"""

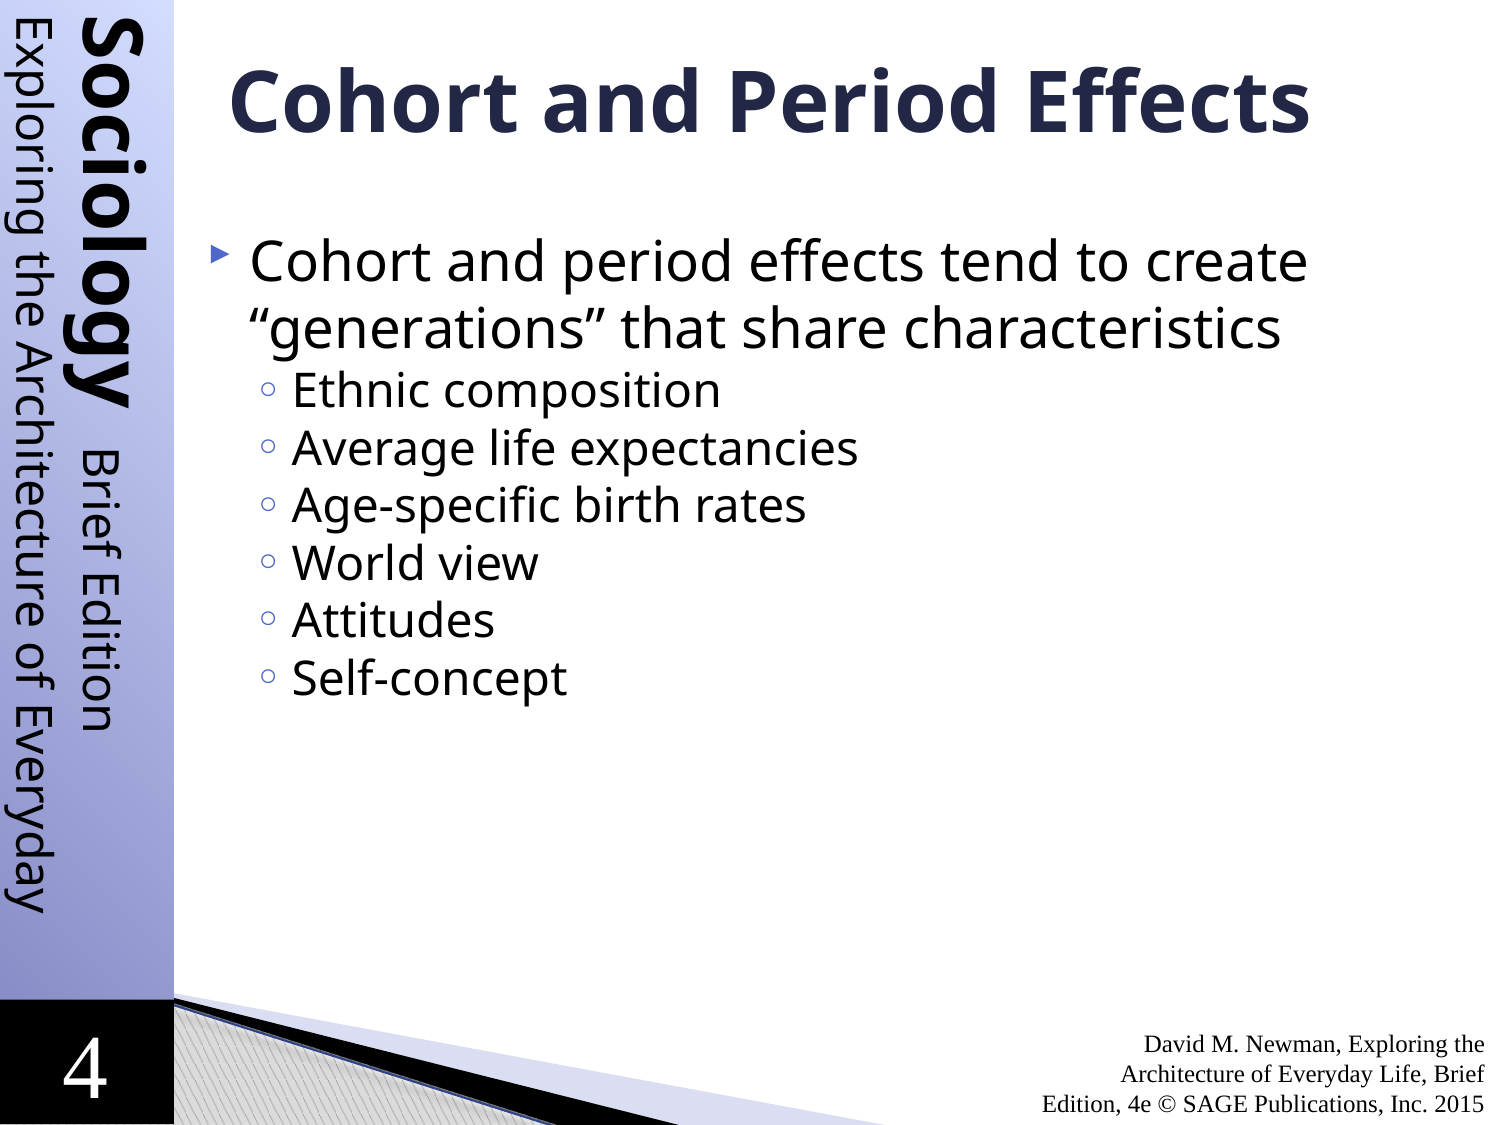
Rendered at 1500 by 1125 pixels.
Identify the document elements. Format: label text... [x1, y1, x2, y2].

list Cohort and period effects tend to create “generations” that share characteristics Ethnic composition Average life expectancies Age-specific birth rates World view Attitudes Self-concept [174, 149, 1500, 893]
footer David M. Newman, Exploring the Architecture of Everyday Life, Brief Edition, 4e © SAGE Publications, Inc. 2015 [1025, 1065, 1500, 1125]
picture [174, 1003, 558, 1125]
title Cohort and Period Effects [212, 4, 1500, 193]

"""

# Exercise requirements
The answer must be the lines from the one containing "Identify the document" to the final line of the data above, copied exactly, both included, with nothing added.

# Response area
Identify the document elements. Format: label text... [x1, y1, x2, y2].

list Cohort and period effects tend to create “generations” that share characteristics Ethnic composition Average life expectancies Age-specific birth rates World view Attitudes Self-concept [174, 149, 1500, 893]
footer David M. Newman, Exploring the Architecture of Everyday Life, Brief Edition, 4e © SAGE Publications, Inc. 2015 [1025, 1065, 1500, 1125]
picture [174, 1003, 558, 1125]
title Cohort and Period Effects [212, 4, 1500, 193]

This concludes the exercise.